The PJM Power Providers Group, a trade group for power plant owners also known as P3, on Friday urged the Federal Energy Regulatory Commission to reject the PJM Interconnection’s proposal to revise key inputs to its capacity market.
On the same day, Sierra Club, other environmental groups and ratepayer advocates jointly backed PJM’s plan, saying it was a step toward reducing the grid operator’s purchase of more capacity than it needs.
The debate centers on the PJM’s “variable resource requirement” curve, which the grid operator uses to help determine how much capacity it purchases in what are usually annual capacity auctions.
Following a stakeholder process that occurs every four years, PJM on Sept. 30 proposed a new set of parameters for it to use to create the VRR curve. The changes should lead to reduced capacity procurements while meeting reliability needs and lowering costs, PJM said in the filing.
PJM asked FERC to let the new parameters take effect by Dec. 1 so it can use them in the grid operator’s capacity auction for the 2026-2027 delivery year. The auction is set to be held in November 2023.
In the PJM’s most recent capacity auction, held in June, the grid operator bought 144,871 MW of capacity for the capacity year that starts June 1 for about $2.2 billion, down from $4 billion in the previous auction. The PJM uses the auctions to help make sure it has enough power supplies three years in advance to serve the roughly 65 million people that live in its Mid-Atlantic and Midwest footprint.
However, P3 contends the PJM’s proposed update to its capacity market parameters will deepen an existing market crisis and make it harder for the grid operator to maintain a reliable power system.
“The proposed changes to the VRR curve continue a pattern of complete devaluation and corruption of a market established to compensate investment in long-term capacity resources,” the trade group said, pointing to regulatory decisions that changed the grid operator’s offer cap rules and its minimum offer price rule.

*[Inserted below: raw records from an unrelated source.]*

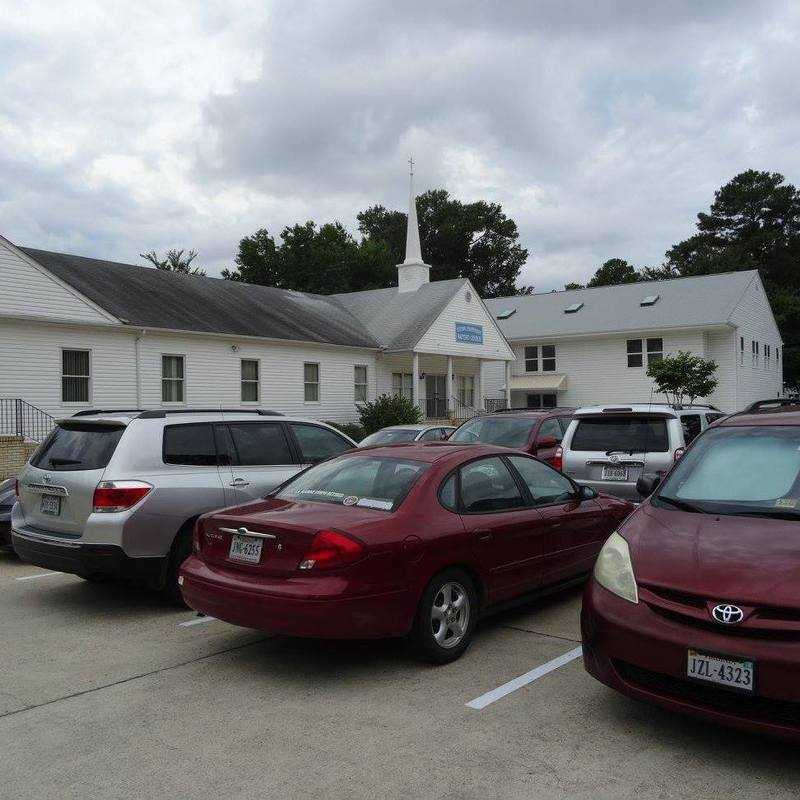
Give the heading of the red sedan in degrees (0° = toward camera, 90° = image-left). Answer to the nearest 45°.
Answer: approximately 225°

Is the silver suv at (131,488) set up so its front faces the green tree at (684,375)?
yes

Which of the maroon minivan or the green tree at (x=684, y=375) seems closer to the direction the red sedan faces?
the green tree

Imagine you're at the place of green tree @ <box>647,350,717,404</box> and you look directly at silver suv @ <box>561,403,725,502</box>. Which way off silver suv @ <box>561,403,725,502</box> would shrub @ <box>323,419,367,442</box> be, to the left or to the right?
right

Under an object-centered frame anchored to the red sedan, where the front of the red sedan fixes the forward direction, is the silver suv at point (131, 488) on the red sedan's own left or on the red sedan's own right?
on the red sedan's own left

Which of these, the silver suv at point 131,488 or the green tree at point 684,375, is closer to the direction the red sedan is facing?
the green tree

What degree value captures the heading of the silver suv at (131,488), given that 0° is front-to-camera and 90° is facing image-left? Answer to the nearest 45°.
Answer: approximately 225°
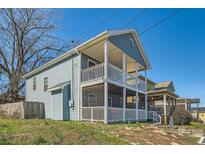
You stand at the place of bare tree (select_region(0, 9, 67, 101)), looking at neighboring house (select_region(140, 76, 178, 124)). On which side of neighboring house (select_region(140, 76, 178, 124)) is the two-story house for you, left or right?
right

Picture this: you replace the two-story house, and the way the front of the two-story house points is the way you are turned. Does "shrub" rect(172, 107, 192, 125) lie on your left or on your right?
on your left

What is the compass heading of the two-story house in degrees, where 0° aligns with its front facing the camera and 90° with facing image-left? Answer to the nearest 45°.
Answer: approximately 315°
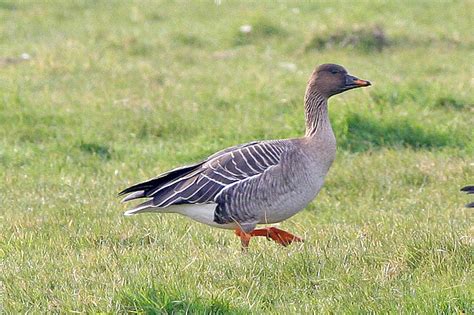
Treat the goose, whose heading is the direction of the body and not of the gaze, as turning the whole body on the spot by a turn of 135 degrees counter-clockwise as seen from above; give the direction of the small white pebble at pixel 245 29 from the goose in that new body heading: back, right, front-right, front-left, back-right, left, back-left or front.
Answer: front-right

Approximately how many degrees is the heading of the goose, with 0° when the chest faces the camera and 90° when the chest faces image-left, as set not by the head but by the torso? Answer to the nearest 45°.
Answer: approximately 270°

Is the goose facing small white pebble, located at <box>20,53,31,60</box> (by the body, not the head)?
no
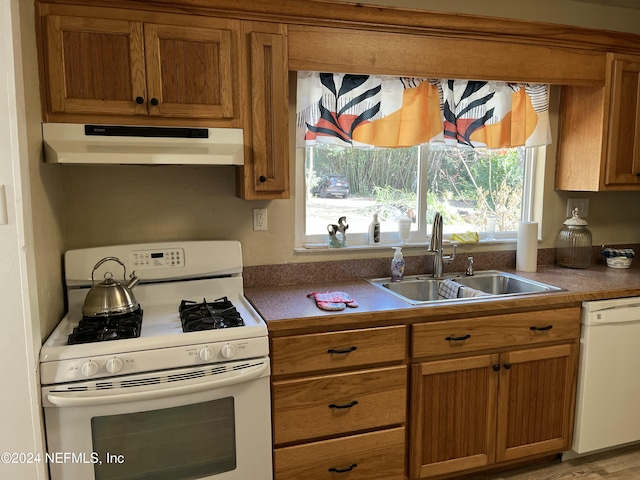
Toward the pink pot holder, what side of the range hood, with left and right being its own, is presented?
left

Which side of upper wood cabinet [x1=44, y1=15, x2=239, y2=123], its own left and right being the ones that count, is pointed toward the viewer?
front

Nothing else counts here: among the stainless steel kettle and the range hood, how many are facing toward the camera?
1

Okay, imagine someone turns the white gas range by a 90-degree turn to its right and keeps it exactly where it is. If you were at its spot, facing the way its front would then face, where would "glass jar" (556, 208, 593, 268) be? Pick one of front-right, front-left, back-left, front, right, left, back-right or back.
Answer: back

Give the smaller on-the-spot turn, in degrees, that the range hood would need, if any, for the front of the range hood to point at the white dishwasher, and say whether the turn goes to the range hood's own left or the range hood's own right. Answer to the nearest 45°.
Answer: approximately 90° to the range hood's own left

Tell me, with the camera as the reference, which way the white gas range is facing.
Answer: facing the viewer

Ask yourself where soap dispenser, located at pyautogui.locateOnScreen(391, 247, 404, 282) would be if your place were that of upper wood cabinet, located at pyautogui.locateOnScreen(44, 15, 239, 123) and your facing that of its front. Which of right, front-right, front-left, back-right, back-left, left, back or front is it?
left

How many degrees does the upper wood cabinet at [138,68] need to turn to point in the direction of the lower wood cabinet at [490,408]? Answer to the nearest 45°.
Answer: approximately 90° to its left

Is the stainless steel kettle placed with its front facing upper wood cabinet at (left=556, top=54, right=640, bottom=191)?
yes

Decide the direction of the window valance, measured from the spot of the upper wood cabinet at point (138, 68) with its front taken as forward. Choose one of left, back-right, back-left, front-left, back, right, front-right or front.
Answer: left

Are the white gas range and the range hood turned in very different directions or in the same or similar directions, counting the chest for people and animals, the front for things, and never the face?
same or similar directions

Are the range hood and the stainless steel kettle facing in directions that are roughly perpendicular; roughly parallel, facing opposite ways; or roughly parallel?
roughly perpendicular

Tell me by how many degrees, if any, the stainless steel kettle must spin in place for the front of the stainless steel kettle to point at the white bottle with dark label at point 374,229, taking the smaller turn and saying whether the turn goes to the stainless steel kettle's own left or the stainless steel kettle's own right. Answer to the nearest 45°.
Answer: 0° — it already faces it

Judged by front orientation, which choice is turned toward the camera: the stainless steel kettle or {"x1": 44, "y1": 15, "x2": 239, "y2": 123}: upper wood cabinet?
the upper wood cabinet
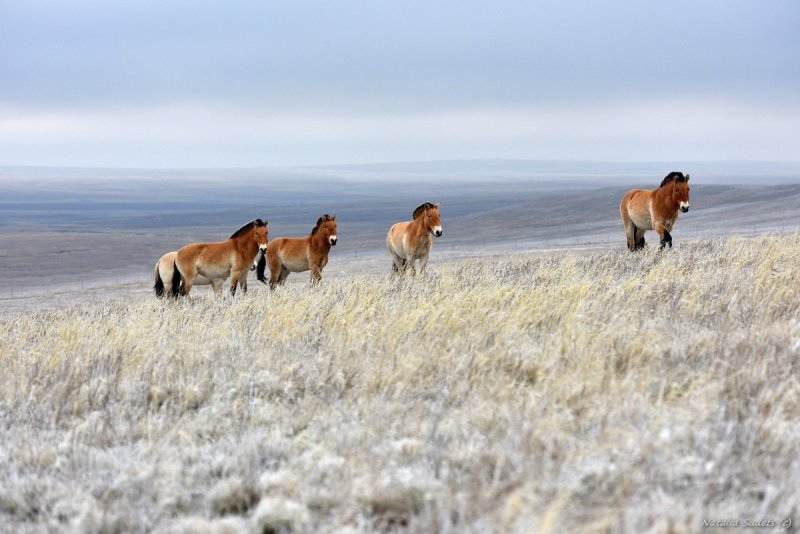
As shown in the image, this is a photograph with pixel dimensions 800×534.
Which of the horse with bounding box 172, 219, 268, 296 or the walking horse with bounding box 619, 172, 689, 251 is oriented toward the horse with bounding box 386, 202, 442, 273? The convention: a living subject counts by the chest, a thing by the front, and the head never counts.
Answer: the horse with bounding box 172, 219, 268, 296

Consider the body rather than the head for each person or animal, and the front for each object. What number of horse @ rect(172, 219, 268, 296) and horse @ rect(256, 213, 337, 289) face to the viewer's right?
2

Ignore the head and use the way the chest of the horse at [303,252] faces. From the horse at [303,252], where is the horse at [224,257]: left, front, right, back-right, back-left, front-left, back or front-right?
back-right

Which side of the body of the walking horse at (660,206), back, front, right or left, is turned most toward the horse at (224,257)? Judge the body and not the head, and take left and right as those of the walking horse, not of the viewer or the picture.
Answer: right

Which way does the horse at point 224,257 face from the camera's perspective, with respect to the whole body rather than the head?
to the viewer's right

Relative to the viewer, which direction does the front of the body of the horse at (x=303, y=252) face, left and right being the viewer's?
facing to the right of the viewer

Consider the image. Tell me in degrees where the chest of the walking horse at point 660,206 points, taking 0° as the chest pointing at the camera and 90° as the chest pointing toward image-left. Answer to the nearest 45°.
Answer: approximately 315°

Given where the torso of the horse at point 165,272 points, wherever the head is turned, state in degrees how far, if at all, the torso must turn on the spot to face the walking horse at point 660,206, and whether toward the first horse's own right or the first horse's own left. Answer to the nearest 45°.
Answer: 0° — it already faces it

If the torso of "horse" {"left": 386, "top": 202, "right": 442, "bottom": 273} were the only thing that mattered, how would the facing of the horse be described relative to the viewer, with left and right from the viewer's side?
facing the viewer and to the right of the viewer

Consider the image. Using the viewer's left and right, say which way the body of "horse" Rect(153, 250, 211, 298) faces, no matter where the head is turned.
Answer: facing to the right of the viewer

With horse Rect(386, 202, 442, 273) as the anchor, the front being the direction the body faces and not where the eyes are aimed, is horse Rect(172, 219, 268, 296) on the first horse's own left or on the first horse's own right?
on the first horse's own right

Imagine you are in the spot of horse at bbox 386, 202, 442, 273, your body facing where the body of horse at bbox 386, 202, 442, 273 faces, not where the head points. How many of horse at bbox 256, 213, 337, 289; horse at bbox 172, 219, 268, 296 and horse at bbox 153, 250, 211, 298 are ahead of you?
0

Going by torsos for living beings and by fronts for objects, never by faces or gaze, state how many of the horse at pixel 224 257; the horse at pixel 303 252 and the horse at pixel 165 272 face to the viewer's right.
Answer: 3
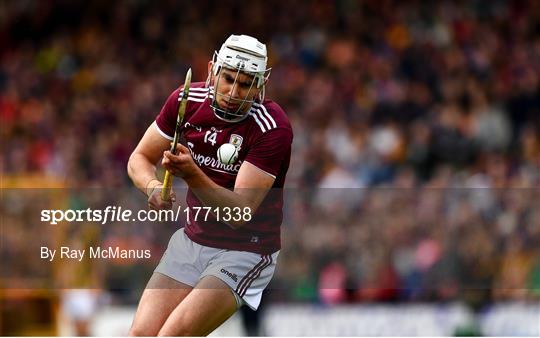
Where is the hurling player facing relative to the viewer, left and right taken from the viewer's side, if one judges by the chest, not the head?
facing the viewer and to the left of the viewer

The PJM and neighboring power markets are on the brink of a reliability crisis, in part because of the addition of intermittent wind and solar resources, said P3, whose members own about 67,000 MW in the grid operator’s footprint.
“PJM is faced with the prospect of continued retirements of baseload resources, increasing pressure on demand from data center proliferation, electric vehicles and all electric buildings, integration of intermittent resources, and no meaningful market signal for the unsubsidized resources required to enter the market that are objectively needed for reliability,” the trade group said.
FERC should direct the PJM to maintain its existing VRR curve, according to P3.
Environmental groups and ratepayer advocates asked FERC to approve the PJM’s proposal, which they said will benefit consumers and the environment, but to also order additional changes to its capacity market framework.
The PJM has bought more capacity than its targeted reserve margin over at least the last decade, which has distorted market signals, leading older, inefficient and polluting power plants to continue operating, according to the filing.
“PJM’s over-procurement of capacity also often functions as a subsidy for fossil-fuel power plants that exacerbate climate change and harm the environment and disadvantaged communities through emissions of pollutants,” the groups said.
The coalition consists of Sierra Club, the Illinois Citizens Utility Board, the New Jersey Division of Rate Counsel, the Maryland Office of People’s Counsel, the Office of the People’s Counsel for the District of Columbia, the Delaware Division of the Public Advocate, PennFuture, Southern Environmental Law Center, Natural Resources Defense Council and the Sustainable FERC Project.
The Organization of PJM States, which represents state utility regulators, told FERC it supports an alternative proposal considered in the stakeholder project that would have addressed the overprocurement issue more effectively than the grid operator’s proposal.